Efectos .Este amor desordenado de sí que aparta de la luz Divina produce un sutil oscurecimiento de la inteligencia. Si bien este hábito está en la voluntad, pues es un apetito, de la unidad del sujeto surge esta inevitable consecuencia. Bien observaban Aristóteles y San Tomás que “ lo que se desea con ardor se cree fácilmente “-II-II,162,3 ad 2 –Ese amor de sí desvía el entendimiento de la verdad, de la luz, y se hace vulnerable a los más catastróficos engaños que afectarán su existencia. El hombre se sume en las tinieblas , pues “ cuando la conciencia, este luminoso ojo del alma, llama “ al mal bien y al bien mal “ ( Is,5,20 ), camina ya a hacia su degradación más inquietante y hacia la más tenebrosa ceguera moral –Juan Pablo II, encíclica Evangelium vital,24-En contrapartida, el hombre aplicará las fuerzas de la inteligencia al servicio del apetito desordenado de su excelencia. Podemos entrever entonces que de una tal actitud del espíritu puede surgir en el orden social desde una cruel tiranía hasta un sistema filosófico.- Garcia Vieyra, A., La soberbia, Mikael 31,p 76-

Sigamos el prolijo análisis de Santo Tomás para hondar el tema.

Este amor desordenado produce un doble alejamiento de la verdad..
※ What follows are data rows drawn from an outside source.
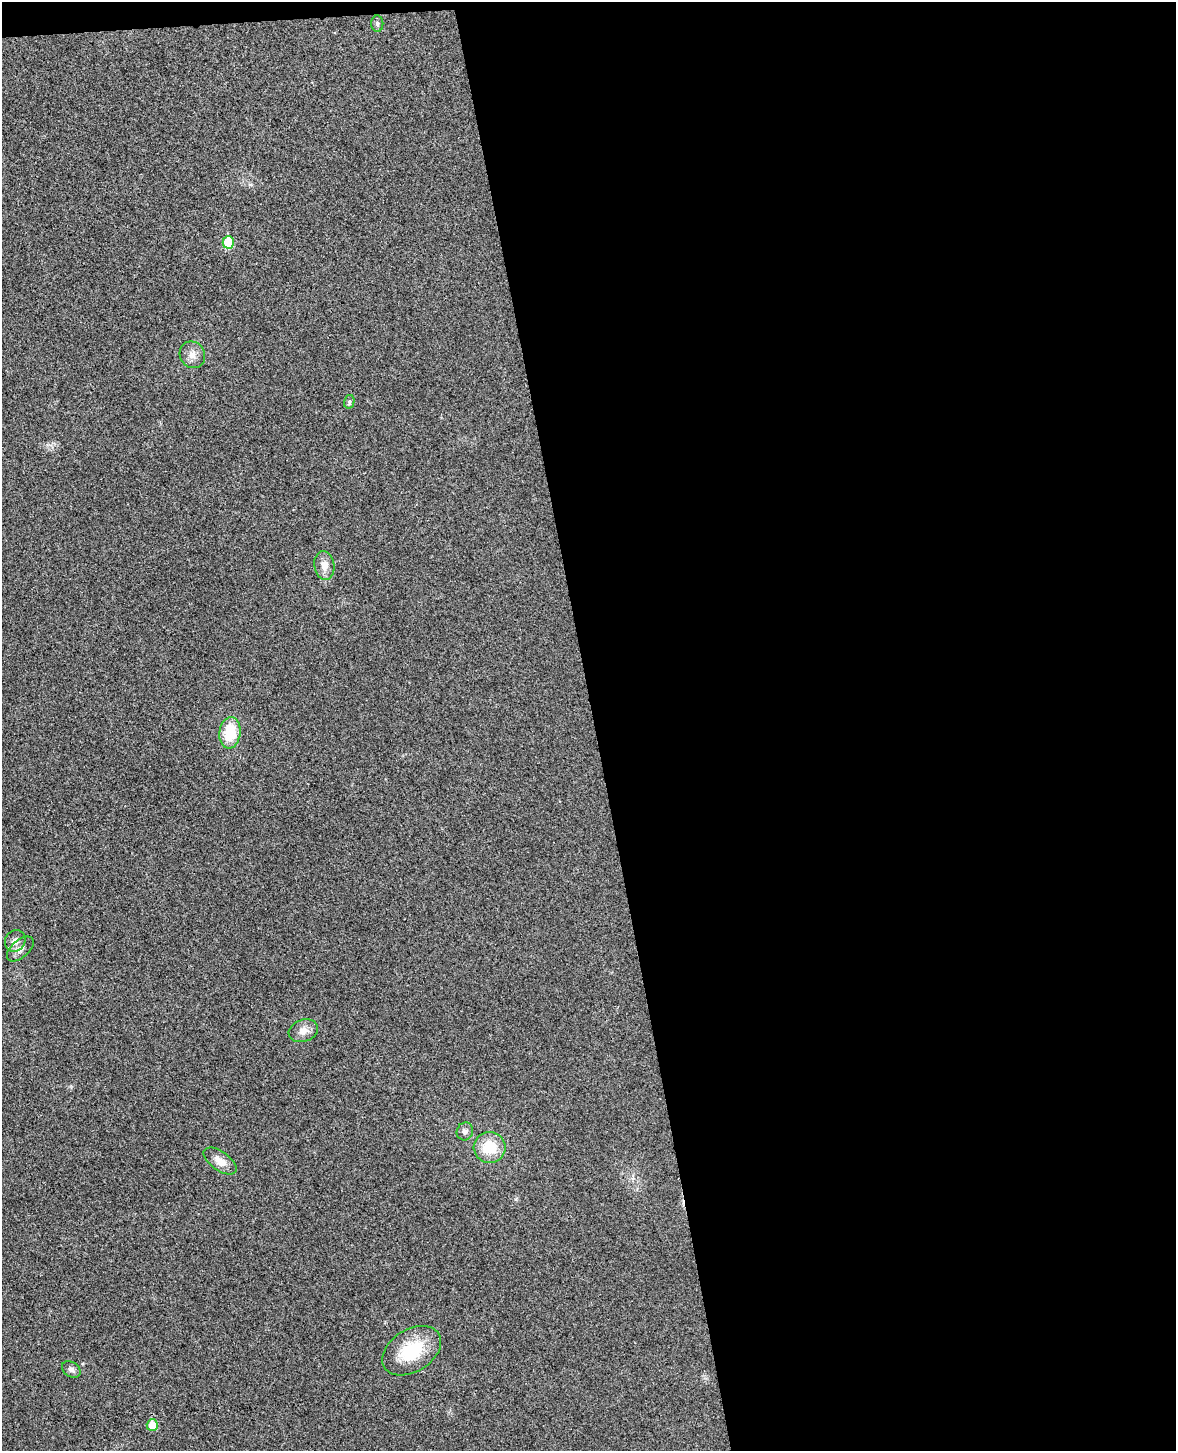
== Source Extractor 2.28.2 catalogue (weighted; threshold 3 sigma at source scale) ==
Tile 4 of 4 x 3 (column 4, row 1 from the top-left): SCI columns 3579-4752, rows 3044-4492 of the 4811 x 4744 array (HDU 1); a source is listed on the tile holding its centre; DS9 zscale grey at full resolution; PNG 1178 x 1453 px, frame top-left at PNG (2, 2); each listed source drawn as its Kron ellipse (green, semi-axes under 4 px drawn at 4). Shown black and unused: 50% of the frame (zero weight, under 3 of 4 exposures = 6% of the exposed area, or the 3 px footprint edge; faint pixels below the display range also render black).
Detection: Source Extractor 2.28.2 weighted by HDU 2 'WHT'; one run over the whole footprint, this tile lists its part. Background 0.0202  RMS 0.0063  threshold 0.0282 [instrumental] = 3 sigma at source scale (4.5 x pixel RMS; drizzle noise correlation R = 1.50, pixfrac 1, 0.05/0.05 arcsec/px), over >= 5 px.
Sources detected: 15; all 15 listed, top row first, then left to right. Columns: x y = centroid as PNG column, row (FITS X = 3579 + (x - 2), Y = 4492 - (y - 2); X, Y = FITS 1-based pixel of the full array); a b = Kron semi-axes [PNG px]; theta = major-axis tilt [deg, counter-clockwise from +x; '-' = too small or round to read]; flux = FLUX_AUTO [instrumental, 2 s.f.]
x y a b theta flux
377 24 8 6 -88 1.6
228 242 6 5 - 19
192 355 14 12 -60 5.3
349 402 7 5 76 1.3
324 565 14 10 -82 6
230 733 16 10 82 21
15 941 11 9 51 4.4
20 949 16 8 41 3.7
303 1031 15 11 18 5.5
465 1131 9 8 - 2.6
489 1147 16 15 - 18
220 1161 19 9 -35 6.7
412 1351 32 21 32 29
71 1369 10 7 -34 2.3
152 1425 6 5 - 11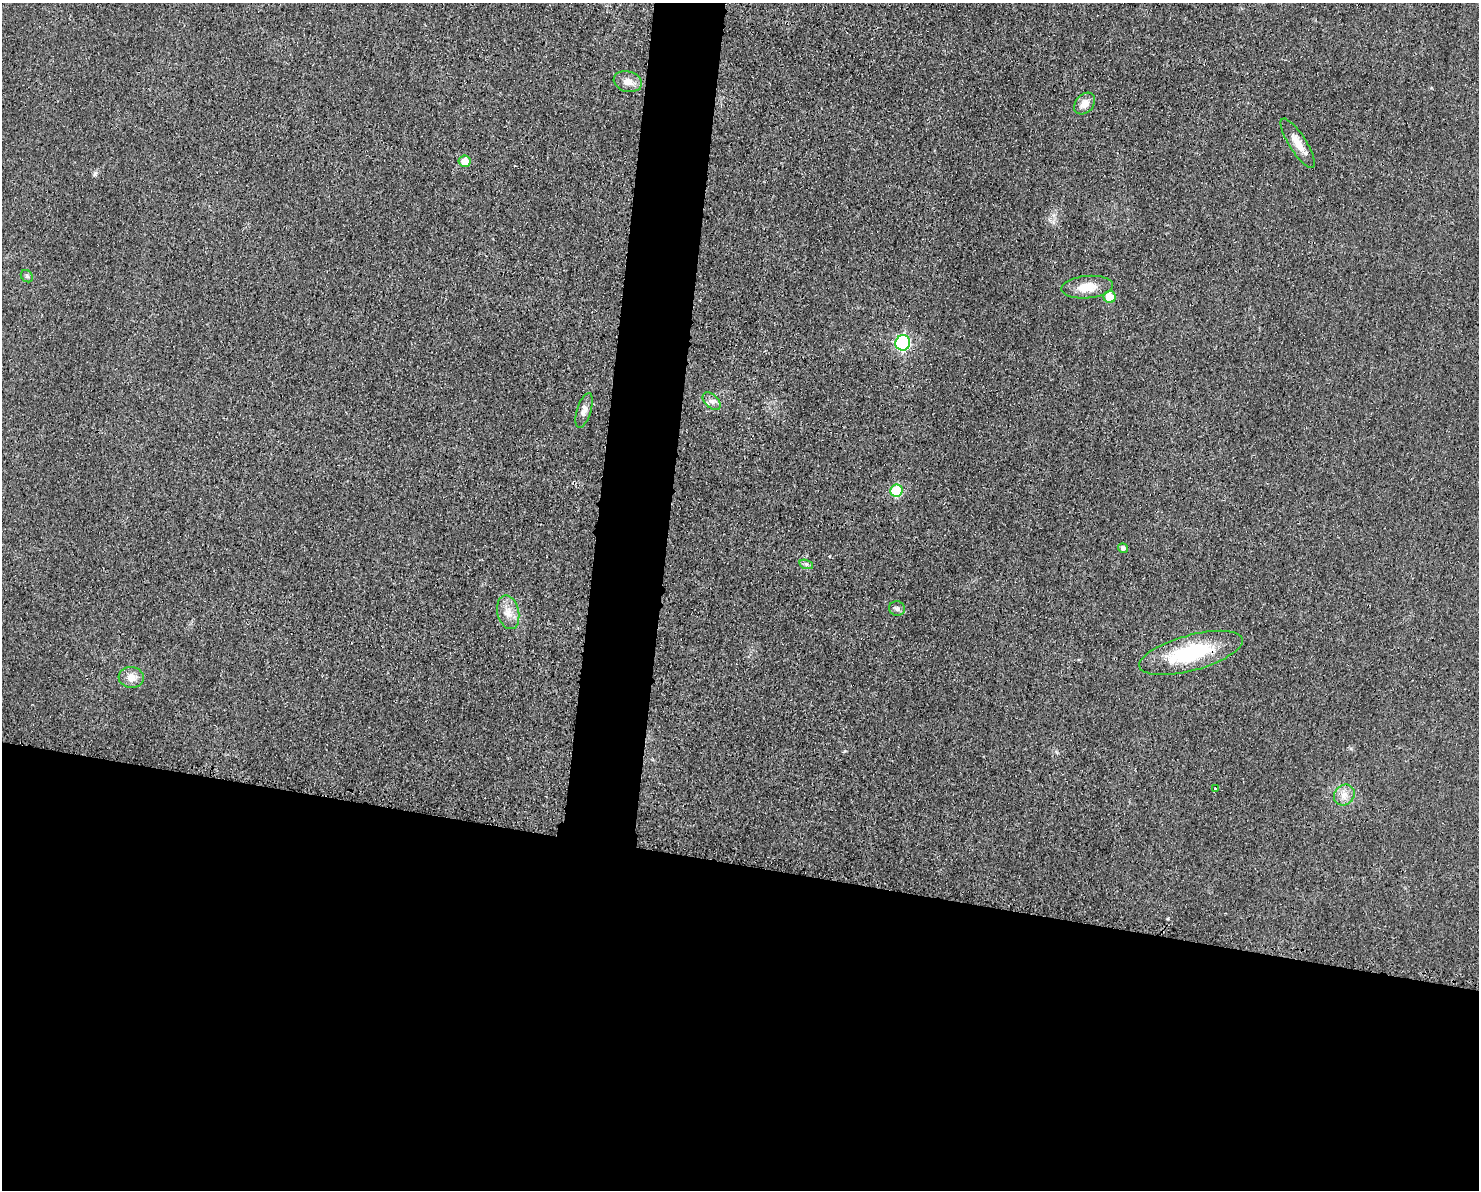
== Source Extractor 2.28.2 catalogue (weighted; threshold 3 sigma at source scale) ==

Uno indirectamente. El soberbio es incapaz de esa docilidad necesaria al espíritu humano para ser enseñado por otro, y mucho más, por Dios. No escucha, no acepta otra opinión, no aprende de los demás. Él es creador de su propia verdad y bien, él se convierte en la regla y medida de todas las cosas .De allí nace ese mundo ficticio que existe sólo en su subjetividad. Es la pérdida del realismo, del contacto con “ la verdad de las cosas “, como dirían los antiguos. Ya no es la inteligencia que se deja moldear por el ser de las cosas..Él crea su verdad, su moral, su religión. Santo Tomás recalca con frecuencia, siguiendo a la tradición, que en el soberbio se corrompe la “ vera existimatio “-ibid 4 ad 1- de la realidad, la “cognitio veritatis “ –ibid 3 ad I –Tal como lo afirma el Evangelio: “ Has ocultado estas cosas a los sabios y prudentes ( soberbios ) y las has revelado a los pequeños ( humildes )” (Mat.11,25 ).

Directamente impide el conocimiento afectivo (cognitio affectiva ) de la verdad al “ deleitarse en su propia excelencia “. Sienten verdadero “ fastidio “ por la verdad- Excellentiam veritatis fastidim. Ibid.-y por lo tanto no sólo no la buscan con ahínco sino que les produce rechazo. Claro que no se trata de una cerrazón e incapacidad para el conocimiento de las ciencias experimentales ni las matemáticas ni todo aquello que no le cuestione en su yo sobredimensionado. Mas al contrario. Puede agudizar su inteligencia para adquirir ,más riqueza, poder, fama, Esta actitud del espíritu explica la facilidad con que algunos sintonizan con todo lo bueno, verdadero, noble ,justo. Otros ,en cambio, con todo lo falaz, hipócrita, malo, feo, innoble, injusto. He aquí dos actitudes injustas: la del humilde y la del soberbio. “Para los ojos enfermos es odiosa la luz, que sin embargo para los puros es agradable “, dirá San Agustín.

Hablando San Pablo de los incrédulos, dice que “cegó el dios de este mundo “ (2 Cor.4,4 .) Refiriéndose a estos últimos tiempos, afirma que los hombres “ no soportarán la sana doctrina sino que se buscarán maestros conformes a sus pasiones “ ( 23 Tim.4,3 ) Apartada la inteligencia de la realidad, de la luz, por la que no siente amor sino ya aversión , se lanza a elaborar ideas que sustituyan su natural actitud contemplativa. Crea así un mundo puramente imaginario. Pura subjetividad. Luego seguirá el frenesí por la acción, por construir un mundo nuevo habitable, donde satisfacer sus apetencias de felicidad . Toda esta construcción de ilusiones seguidas de trágicas consecuencias es lo que se llama utopia.